Limited spaces II, Jodia Bazaar, Karachi — Fayaz Baloch
Limited spaces II, Jodia Bazaar, Karachi — Fayaz Baloch

Another thing that caught his attention was the abundance of towering skyscrapers, each seemingly striving to outdo the other in height. Among them, the structures under construction stood out with their wooden scaffolding giving an illusion of the building, set to grace the skyline in a matter of months.

“In Karachi, land is a precious commodity, nobody wants to give up even 25 square feet space for a neem tree which grows well in Karachi’s environment without any need of special care because why would they loose out on millions of rupees,” Baloch noted.

In recent years, Karachi, often dubbed the “city of lights,” has undergone a dramatic transformation, marked by rapid progress. However, alongside this urban evolution, there’s a decline in the city’s natural spaces. “What Karachiites fail to realise is that humans can’t live without nature,” he lamented.

Limited spaces II, Saddar, Karachi — Fayaz Baloch
Limited spaces II, Saddar, Karachi — Fayaz Baloch

A conversation and a solution

“With this vision, I wanted a common person to talk about the environment and understand the problem,” said Baloch.
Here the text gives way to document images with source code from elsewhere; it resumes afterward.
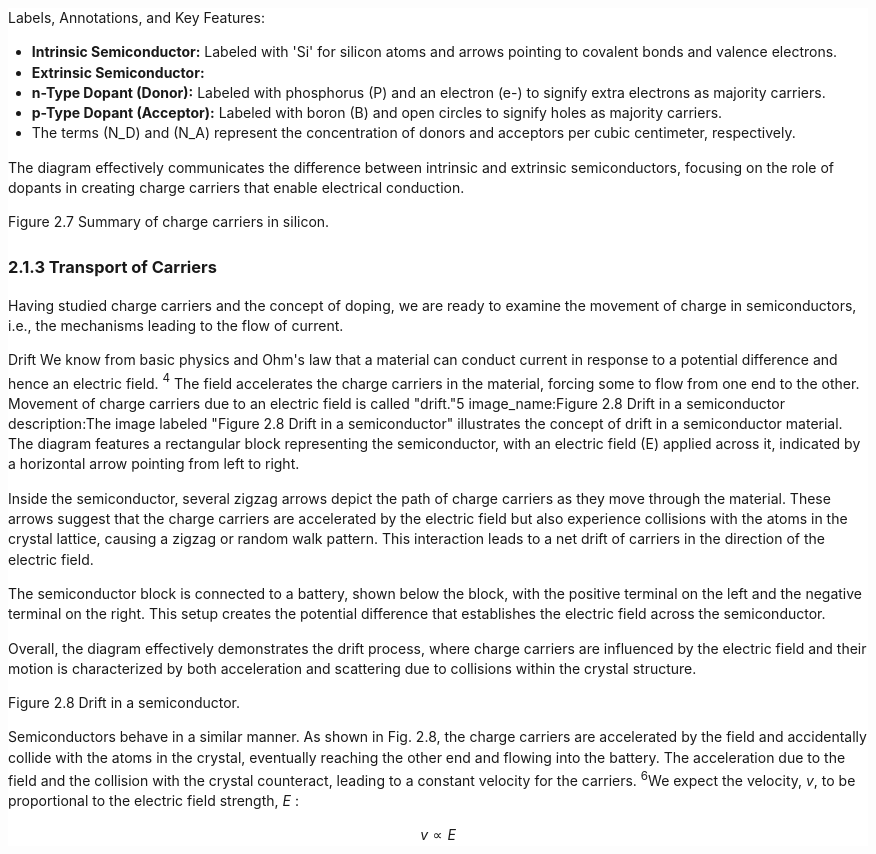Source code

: Labels, Annotations, and Key Features:
- **Intrinsic Semiconductor:** Labeled with 'Si' for silicon atoms and arrows pointing to covalent bonds and valence electrons.
- **Extrinsic Semiconductor:**
- **n-Type Dopant (Donor):** Labeled with phosphorus (P) and an electron (e-) to signify extra electrons as majority carriers.
- **p-Type Dopant (Acceptor):** Labeled with boron (B) and open circles to signify holes as majority carriers.
- The terms \(N_D\) and \(N_A\) represent the concentration of donors and acceptors per cubic centimeter, respectively.

The diagram effectively communicates the difference between intrinsic and extrinsic semiconductors, focusing on the role of dopants in creating charge carriers that enable electrical conduction.

Figure 2.7 Summary of charge carriers in silicon.

### 2.1.3 Transport of Carriers

Having studied charge carriers and the concept of doping, we are ready to examine the movement of charge in semiconductors, i.e., the mechanisms leading to the flow of current.

Drift We know from basic physics and Ohm's law that a material can conduct current in response to a potential difference and hence an electric field. ${ }^{4}$ The field accelerates the charge carriers in the material, forcing some to flow from one end to the other. Movement of charge carriers due to an electric field is called "drift."5
image_name:Figure 2.8 Drift in a semiconductor
description:The image labeled "Figure 2.8 Drift in a semiconductor" illustrates the concept of drift in a semiconductor material. The diagram features a rectangular block representing the semiconductor, with an electric field (E) applied across it, indicated by a horizontal arrow pointing from left to right.

Inside the semiconductor, several zigzag arrows depict the path of charge carriers as they move through the material. These arrows suggest that the charge carriers are accelerated by the electric field but also experience collisions with the atoms in the crystal lattice, causing a zigzag or random walk pattern. This interaction leads to a net drift of carriers in the direction of the electric field.

The semiconductor block is connected to a battery, shown below the block, with the positive terminal on the left and the negative terminal on the right. This setup creates the potential difference that establishes the electric field across the semiconductor.

Overall, the diagram effectively demonstrates the drift process, where charge carriers are influenced by the electric field and their motion is characterized by both acceleration and scattering due to collisions within the crystal structure.

Figure 2.8 Drift in a semiconductor.

Semiconductors behave in a similar manner. As shown in Fig. 2.8, the charge carriers are accelerated by the field and accidentally collide with the atoms in the crystal, eventually reaching the other end and flowing into the battery. The acceleration due to the field and the collision with the crystal counteract, leading to a constant velocity for the carriers. ${ }^{6} \mathrm{We}$ expect the velocity, $v$, to be proportional to the electric field strength, $E$ :

$$
\begin{equation*}
v \propto E \tag{2.13}
\end{equation*}
$$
To ensure relatability, he decided to incorporate scaffolding structures —a familiar sight for every resident of the city.

However, merging these structures with plants posed a challenge.
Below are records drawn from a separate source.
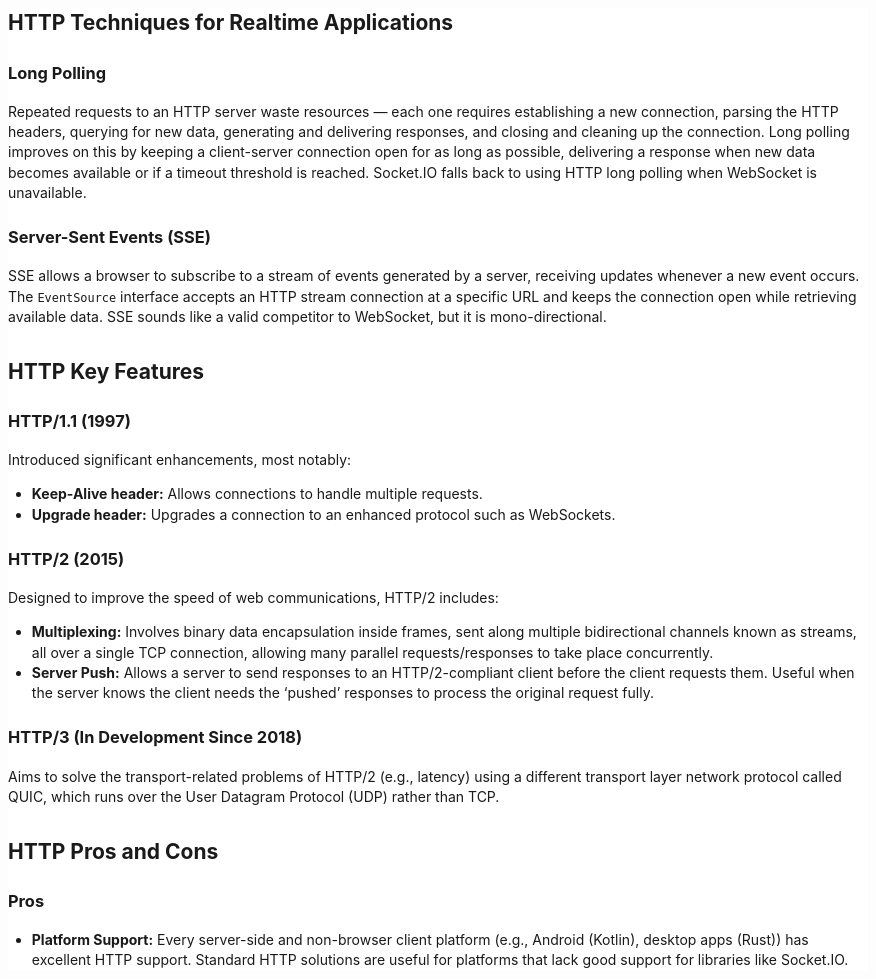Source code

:## HTTP Techniques for Realtime Applications

### Long Polling

Repeated requests to an HTTP server waste resources — each one requires establishing a new connection, parsing the HTTP headers, querying for new data, generating and delivering responses, and closing and cleaning up the connection. Long polling improves on this by keeping a client-server connection open for as long as possible, delivering a response when new data becomes available or if a timeout threshold is reached. Socket.IO falls back to using HTTP long polling when WebSocket is unavailable.

### Server-Sent Events (SSE)

SSE allows a browser to subscribe to a stream of events generated by a server, receiving updates whenever a new event occurs. The `EventSource` interface accepts an HTTP stream connection at a specific URL and keeps the connection open while retrieving available data. SSE sounds like a valid competitor to WebSocket, but it is mono-directional.

## HTTP Key Features

### HTTP/1.1 (1997)

Introduced significant enhancements, most notably:

- **Keep-Alive header:** Allows connections to handle multiple requests.
- **Upgrade header:** Upgrades a connection to an enhanced protocol such as WebSockets.

### HTTP/2 (2015)

Designed to improve the speed of web communications, HTTP/2 includes:

- **Multiplexing:** Involves binary data encapsulation inside frames, sent along multiple bidirectional channels known as streams, all over a single TCP connection, allowing many parallel requests/responses to take place concurrently.
- **Server Push:** Allows a server to send responses to an HTTP/2-compliant client before the client requests them. Useful when the server knows the client needs the ‘pushed’ responses to process the original request fully.

### HTTP/3 (In Development Since 2018)

Aims to solve the transport-related problems of HTTP/2 (e.g., latency) using a different transport layer network protocol called QUIC, which runs over the User Datagram Protocol (UDP) rather than TCP.

## HTTP Pros and Cons

### Pros

- **Platform Support:** Every server-side and non-browser client platform (e.g., Android (Kotlin), desktop apps (Rust)) has excellent HTTP support. Standard HTTP solutions are useful for platforms that lack good support for libraries like Socket.IO.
The search led him to Hydroponics Pakistan Company, which introduced him to aeroponics — the practice of growing plants in air or misty environments without the use of soil.

“The NASA-approved plants require no soil, which helps in avoiding the health risks that come with the use of insects and pesticides,” explained Khalid Fazli, head of research and development, at Pakistan Hydroponics.

He elaborated that these plants are primarily designed for indoor spaces. “They’re like air purifiers, but even more effective as they not only cleanse the air but also replenish it with oxygen.”

“These plants typically grow upwards, but for the artist’s vision, we displayed them upside down,” Fazli noted.

Anybody can plant them in their homes; the only worry is that they require a nutrient-enriched solution and a small water pumping motor that can regularly supply the plant with the mist it needs.

“When you water the soil once, it retains the water and provides it to the plant as needed; as there is no soil here, the water needs to be provided to it in regular intervals,” Fazli added.

“I suspended the plants upside down to capture the interest of ordinary individuals and spark conversations. It proved to be effective; as soon as people noticed the downward-facing leaves, they approached me to inquire about the unusual display and its significance,” said Baloch, recalling the two days his installation was displayed at the Aga Khan University Hospital.

Project Installation at Aga Khan University Hospital — Fayaz Baloch
Project Installation at Aga Khan University Hospital — Fayaz Baloch

“The climate is changing rapidly, the reality is that we can’t stop progression but what we can do is think innovatively — ‘Future Gardens: Utopian Solution for Uncertain Future’ was exactly about that,” Baloch emphasised.

However, innovation is not the solution to this problem.

“These plants are a step forward, but let’s not mistake them for a victory,” remarked environmentalist Tofiq Pasha Mooraj. “If we become content with these artificial substitutes that look like pictures on a wall, then we risk losing real trees, birds, and flowers.”

Mooraj stressed that the true solution lies in reclaiming green spaces and safeguarding the ones we have. “These plants are not trees yet; it will take time for them to reach that stage. In the meantime, we must shield ourselves from the imminent threat, such as the ongoing environmental degradation, by taking small steps like reducing plastic usage.”

As Karachi navigates its path toward a sustainable future, Baloch’s vision serves as a reminder that the solutions to our most pressing challenges often lie at the intersection of creativity, perseverance, and a deep reverence for the natural world. His story is a testament to the power of art to inspire change and the resilience of the human spirit in the face of adversity.